The Law Society’s Lexcel Standard guidance to legal practices states, “Practices must have an information management and security policy and should be accredited against Cyber Essentials. ”
IASME has recently created the Cyber Essentials guide to using a third party IT provider to help you manage the responsibility of your cyber security when outsourcing your IT. A comprehensive list of questions is available on the IASME website for you to download or print off and give to your third-party provider. Ask your provider to return the answers and relevant lists to you so that you can check that your organisation has the controls in place to meet the requirements for basic cyber security.
Demonstrate your commitment to keeping client data safe
Reputation is a valuable asset and consumers are demanding evidence of a trusted, secure service provider for their sensitive data. They are increasingly aware of the threats from cyber-crime and they do not want their username/passwords compromised, their data stolen or their account hacked. Organisations need to show that they are taking cyber security seriously.
The demand for comparison websites is rising with 30% of consumers saying that they shop around before choosing their legal services provider, and 45% that they would turn to online comparison tools to help them compare providers. Reputation continues to be the primary consideration when choosing a legal service provider. By achieving Cyber Essentials certification, you can show your commitment to cyber security and stand out from many of your competitors.
Provide a level of Cyber Liability insurance
If your firm is UK-domiciled with an annual turnover of less than £20m and you achieve Cyber Essentials certification covering your entire organisation, you will be able to opt-in to the included cyber liability insurance. This does not involve any additional cost or forms. The insurance cover includes a 24hr technical and legal incident response service.
Getting certified is a straightforward way of demonstrating to your insurance company, your business associates and your customers that you take cyber security seriously and have your house in order.
“We know that cyber security remains a key challenge for law firms and also that the sector is a target for cybercrime. Implementing the Cyber Essentials controls will help guard firms against cyber attack and achieving certification will demonstrate to your clients that you have put these important measures in place.”

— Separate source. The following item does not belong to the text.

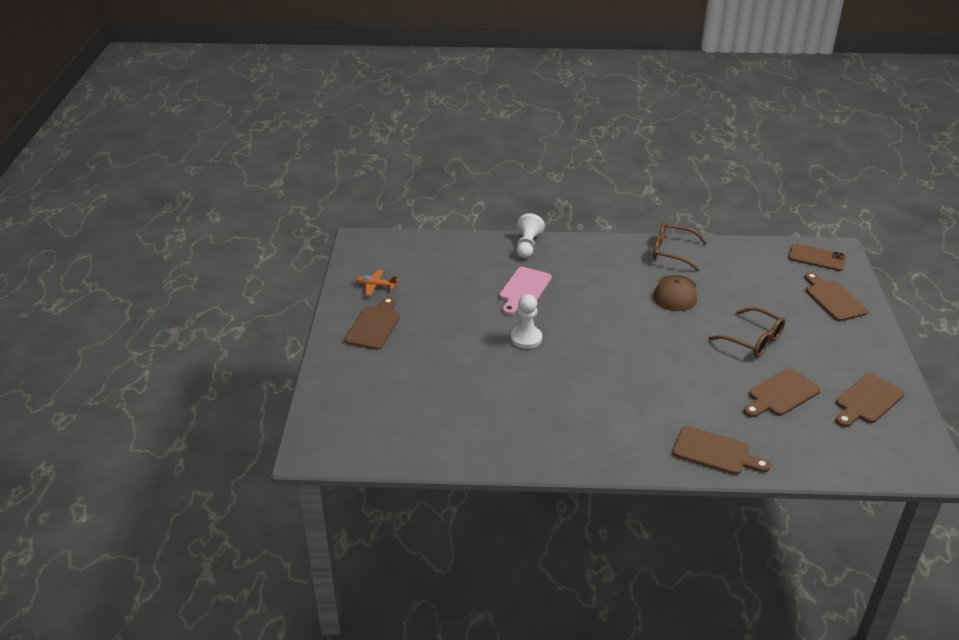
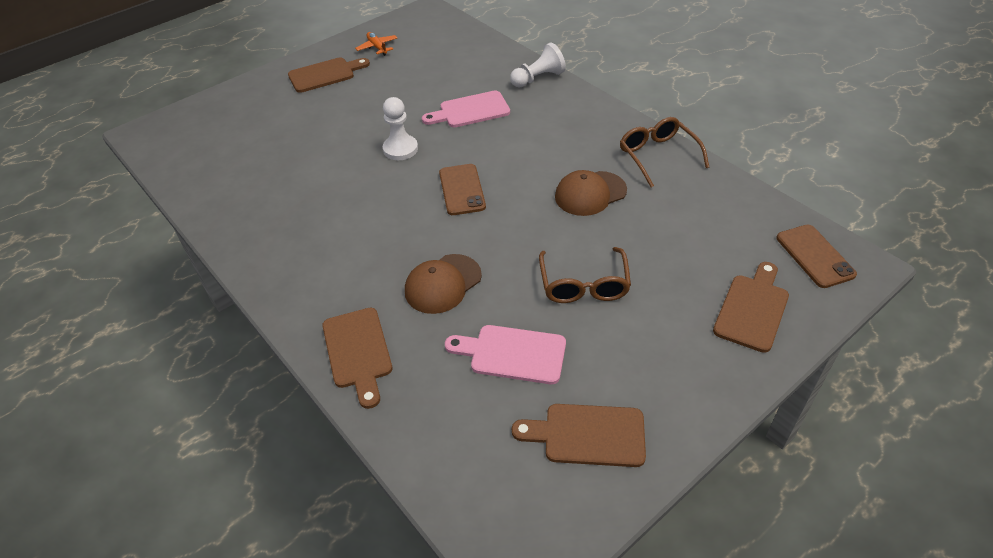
camera: 50 degrees right, 10 degrees up
brown cutting board [744,368,820,417] -> pink cutting board [445,325,566,384]
none -> brown cap [405,254,482,314]
none -> brown phone [439,164,486,215]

Dr Emma Philpott MBE CEO of IASME
Get started with the Cyber Essentials Readiness Tool
Many legal firms find they have got their resources tied up running the practice rather than focused on IT and cyber security. The barrier to understanding things associated with technology can be a significant hurdle for firms in starting their essential journey into cyber security.
Until recently, much of the general cyber security information and guidance assumed a good level of IT knowledge. Firms have asked for a tool that can help them review their current level of protection and to obtain targeted advice on next steps. IASME responded to this need by developing the Cyber Essentials Readiness Tool, a free online tool with basic level guidance on the five key technical controls and related topics written in ‘plain English’. This tool is free of charge and accessible in the form of a set of questions on the IASME website. The process of working through the questions will inform an organisation about their own level of understanding and what aspects they need to focus on. They will be directed towards appropriate guidance and, based on their answers, be presented with a tailored action plan and detailed guidance for their next steps towards certification.